Create Dim from Existing Column of Single DSV into Tab Cube

  • Hello, I've got an SSIS pkg that loads data to SQL Server database from a single summarized table from Teradata, and I've got a DSV created off that single SQL Server table as the feed into a Tabular Cube. Within the design of the cube, I have hidden some columns, as well as summarized them.

    When I connect with Excel, I can see them as facts and measures. In SSAS I create a hierarchy in the diagram, place some columns into the new hierarchy. Then in Excel, I can pull any column from the hieracrchy, and now matter which column I pull, I get the same value of what  the first column is in that hierarchy.

    I get the impression it's because the one table is all fact data, and not dimensional data.
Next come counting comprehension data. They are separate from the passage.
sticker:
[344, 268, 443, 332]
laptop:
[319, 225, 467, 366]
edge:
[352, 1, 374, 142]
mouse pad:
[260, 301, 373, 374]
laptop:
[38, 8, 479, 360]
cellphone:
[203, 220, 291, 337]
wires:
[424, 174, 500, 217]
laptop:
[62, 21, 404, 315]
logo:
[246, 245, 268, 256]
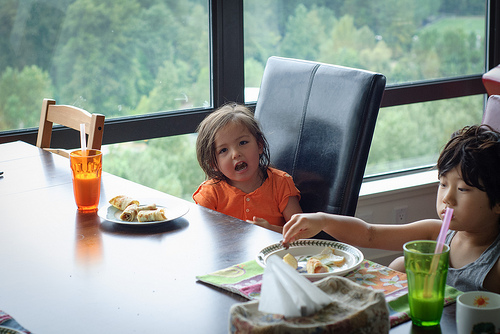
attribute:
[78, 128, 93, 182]
straw — white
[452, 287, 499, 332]
coffee mug — white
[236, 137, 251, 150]
eye — open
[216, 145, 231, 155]
eye — open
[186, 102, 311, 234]
girl — little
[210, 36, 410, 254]
chair — leather, black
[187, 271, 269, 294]
placemat — handmade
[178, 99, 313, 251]
girl — little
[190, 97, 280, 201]
girl — looking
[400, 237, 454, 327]
cup — green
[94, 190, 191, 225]
plate — white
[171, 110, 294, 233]
girl — little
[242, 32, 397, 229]
chair — high back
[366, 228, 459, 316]
glass — green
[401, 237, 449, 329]
glass — green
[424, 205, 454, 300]
straw — pink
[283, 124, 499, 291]
boy — little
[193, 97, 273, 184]
hair — brown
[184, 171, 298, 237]
shirt — orange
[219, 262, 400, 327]
cover — handcrafted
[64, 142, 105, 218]
glass — orange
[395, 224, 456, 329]
glass — green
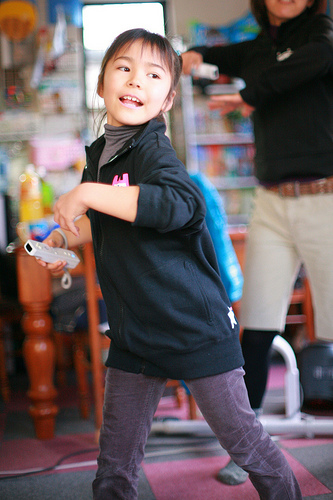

Is there a way in SSAS to turn one or more of these columns into a dimension? Or am I going to need to break up the data into more than one table and bring in as DSV's and join, and work that way?

  • Are you using SSAS multidimensional (cubes) or SSAS tabular?  They're two different applications and are designed differently.

    You mention DSV which makes me think you have a multidimensional instance, but you keep referencing tabular..

  • Tom_Hogan - Tuesday, August 8, 2017 1:35 PM

    Are you using SSAS multidimensional (cubes) or SSAS tabular?  They're two different applications and are designed differently.

    You mention DSV which makes me think you have a multidimensional instance, but you keep referencing tabular..

    It's as Tab cube, and when I say DSV I mean the view I created from the the source table, that I have pulled into the tab model, sorry for any confusion

  • I'm not too familiar with tabular but your best bet it to split the columns you want to be dimensions into another "table."  The easiest way would be to create a SQL Server view that only has the columns you want to leverage for slicing / filtering ( the dimension(s) ) from the single summarized table you have.  Probably using a select distinct.  IIRC, it's called a degenerate dimension.  Not sure about the performance though.  Actually splitting into another table may perform better.

    This is based off my experience with SSAS multidimensional.  I leverage SQL Server views as an intermediate layer between my data warehouse (which generally consists of a bunch of star schemas) and the cube.  This gives me a lot of flexibility when it comes to presenting the data to the cubes (filtering, columns included and their names, etc.).